Editorial: end of an era

I don’t think that anyone can doubt that Blair is a very good speaker. His speech was quite moving to those who were in the hall. It contained some things that even the jaded hacks of The Daily would endorse, such as the need to find constructive ways to get people “off the sick” or the importance of tax credits etc.

It was also moving, after so many years under Tony to hear him acknowledge that this will be his last speech, and effectively say goodbye to the Party.

However, as with all of his conference speeches, there were some things that can just drive me mad. For example, the line “not until we shake ourselves free of the wretched capitulation to the propaganda of the enemy, that somehow we are the ones responsible.”

It’s one of those things he says where he never says what he means, but you know he’s verbally stabbing you in the back. Is he implying that to criticise elements of UK foreign policy and its knock-on effects in strengthening terrorist groups is to “capitulate to the enemy” He didn’t say it, but you always know what he means.
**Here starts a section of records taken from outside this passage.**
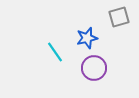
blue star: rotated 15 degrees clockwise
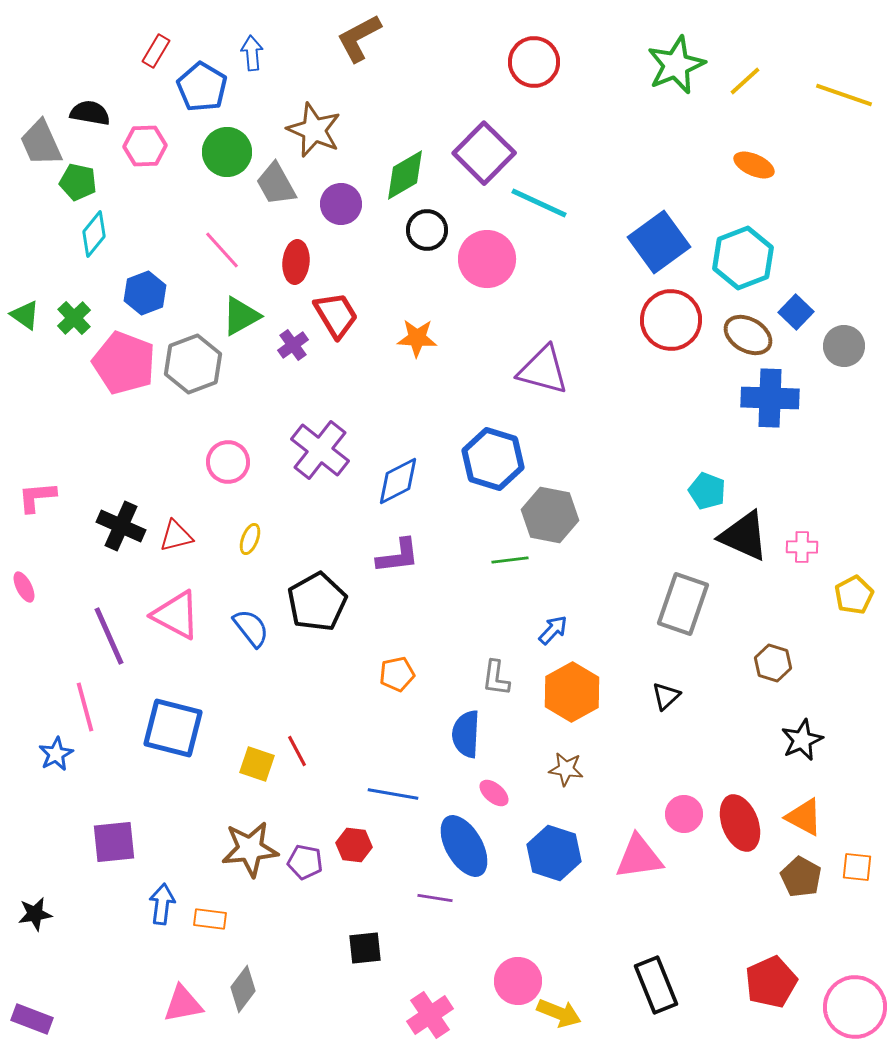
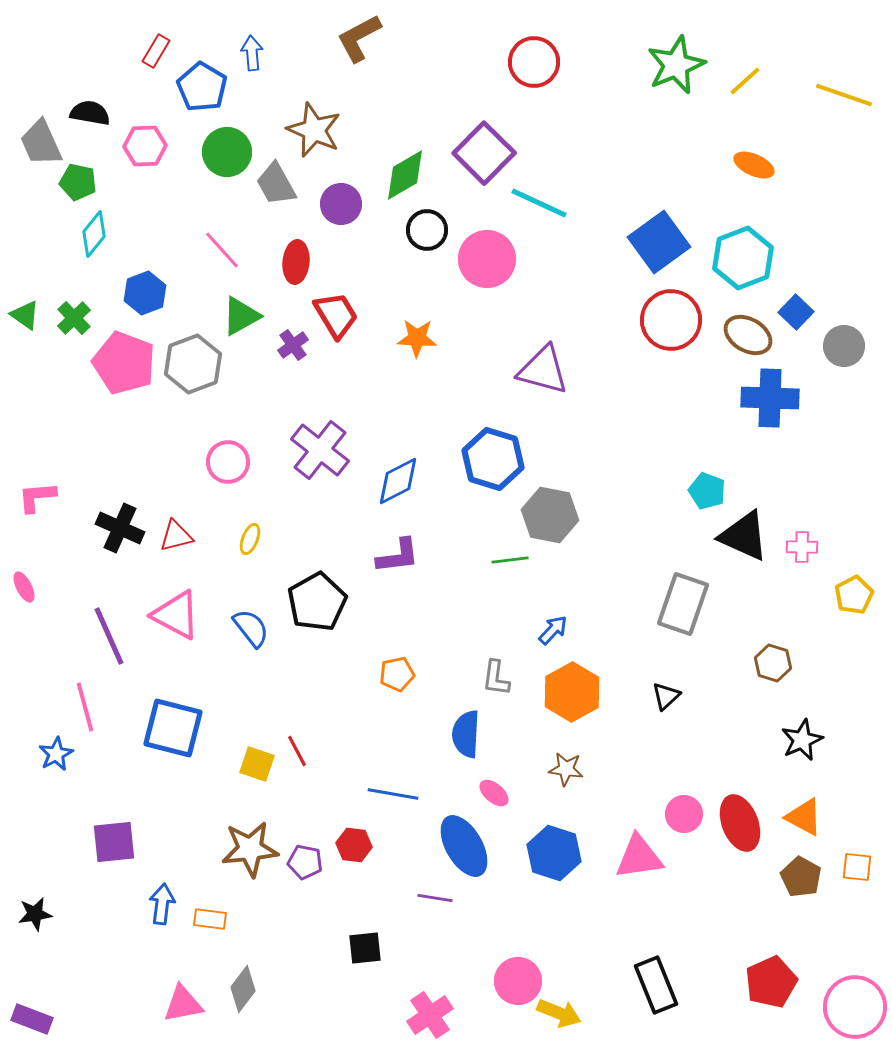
black cross at (121, 526): moved 1 px left, 2 px down
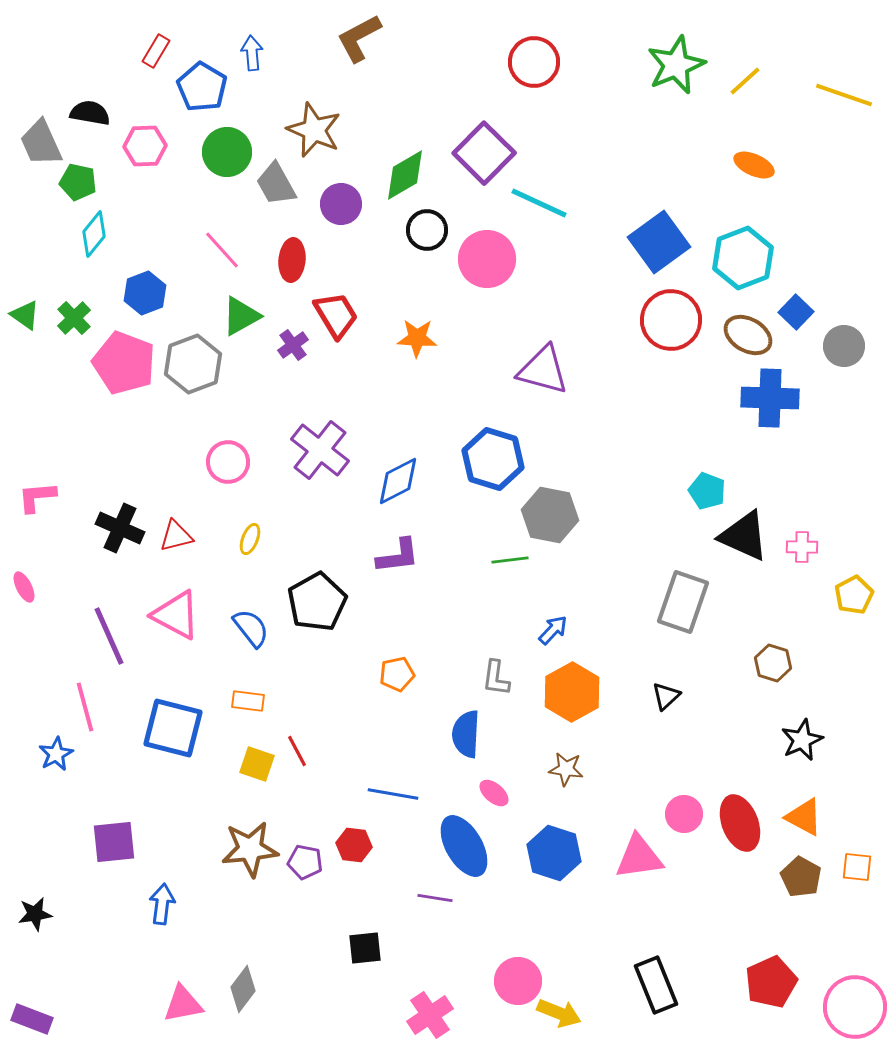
red ellipse at (296, 262): moved 4 px left, 2 px up
gray rectangle at (683, 604): moved 2 px up
orange rectangle at (210, 919): moved 38 px right, 218 px up
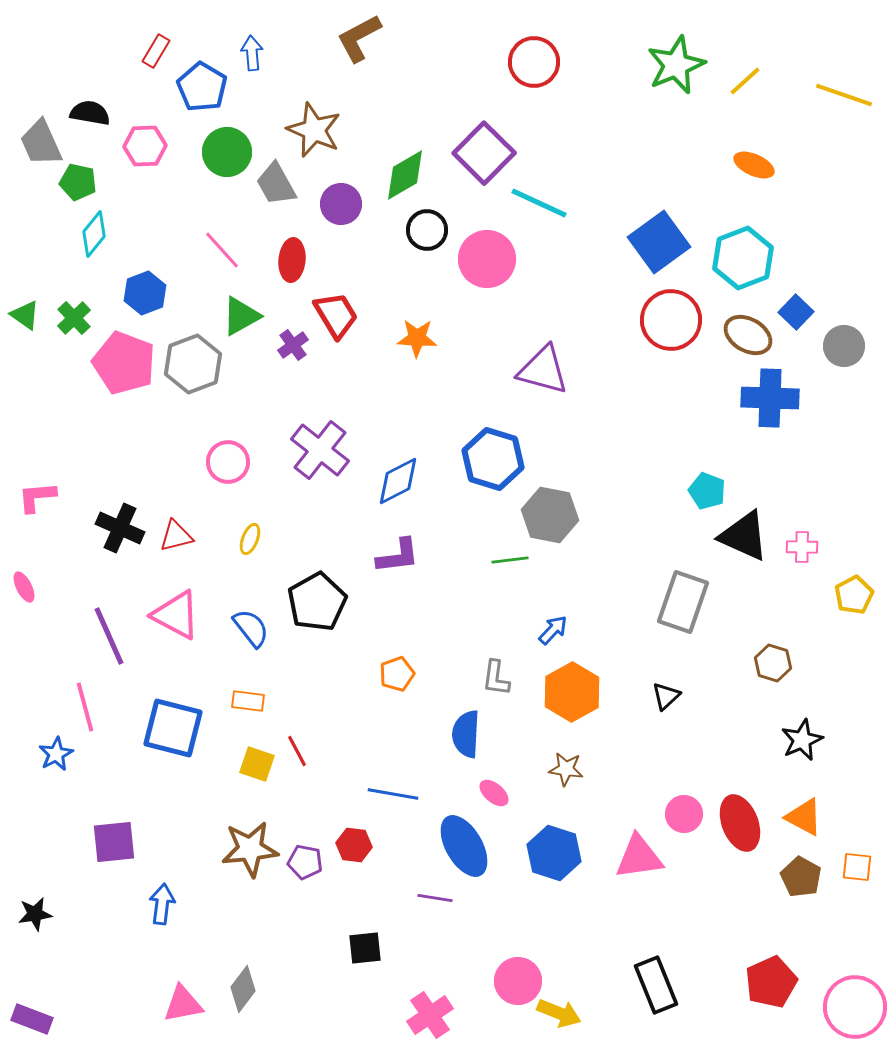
orange pentagon at (397, 674): rotated 8 degrees counterclockwise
So, we’ll miss the drama, we’ll miss the showmanship and the oratory, but we won’t miss the veiled attacks. Tony Blair’s time in the Labour Party is coming to an end and it’s time for a new way of working in the party where instead of the party telling members how they need to change, the party listens to what people in their communities all over the country are saying and makes its voice heard.
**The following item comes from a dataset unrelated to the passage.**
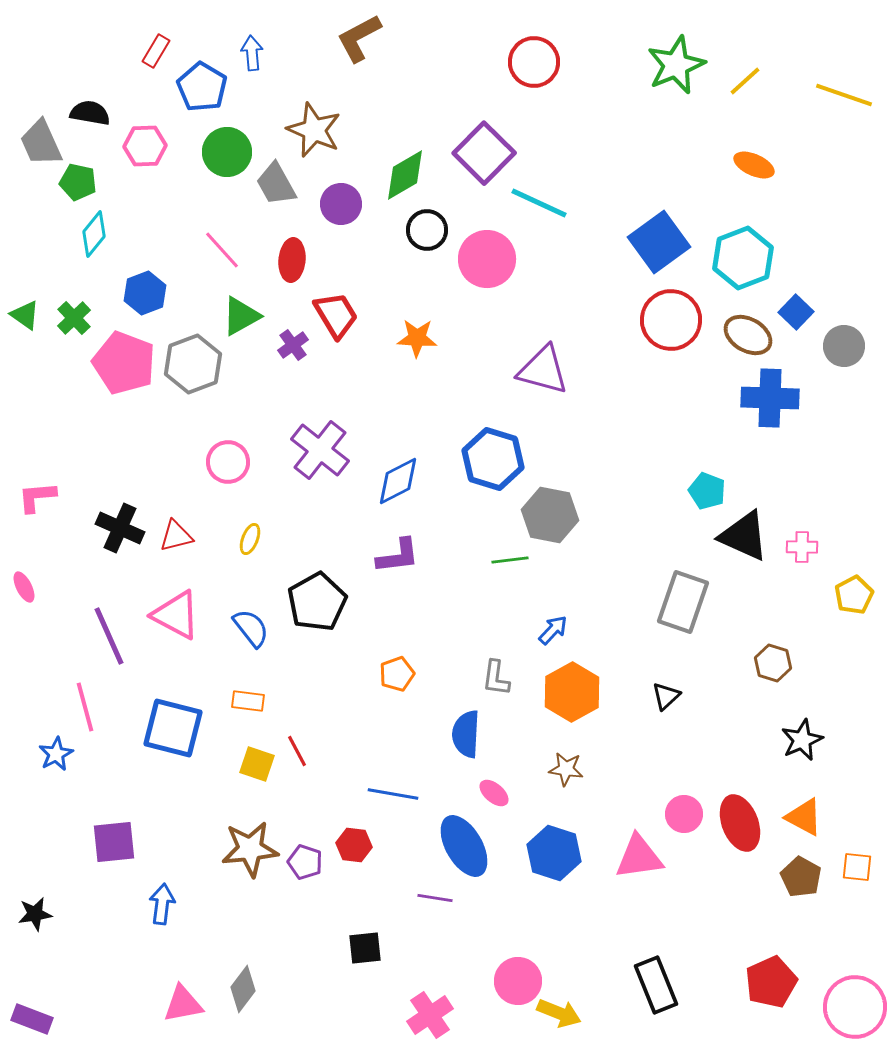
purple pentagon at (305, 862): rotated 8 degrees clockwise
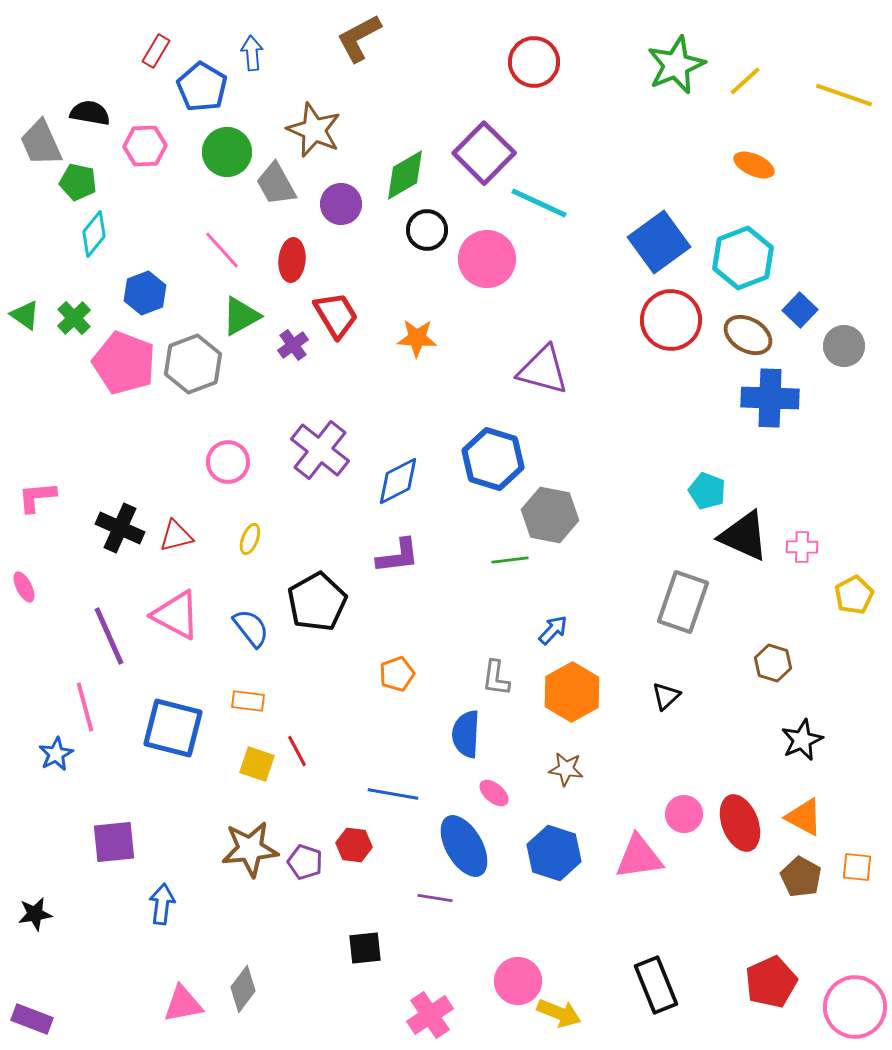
blue square at (796, 312): moved 4 px right, 2 px up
One Response to Editorial: end of an era

  1. Tim Swift says:

    Your last sentence is all very well as long as it is read and followed with care. I agree that Labour has to continue to recreate itself as ‘the voice of our communities’ but that does not mean that it is at the moment. I cringe when I hear assumptions being made that the Labour membership is in any state to speak authoritatively about what our supporters – those we have and those we have lost – in communities want and believe. And I worry even more when those claims are made on behalf of the minority of us who are daft enough to go regularly to branch and party members.

    Recasting the party to be more inclusive yes, but let’s start with a recognition of the obligation this places on active members to recruit more, and to work in a way that makes us genuinely in touch with, and able to speak with and for, our communities.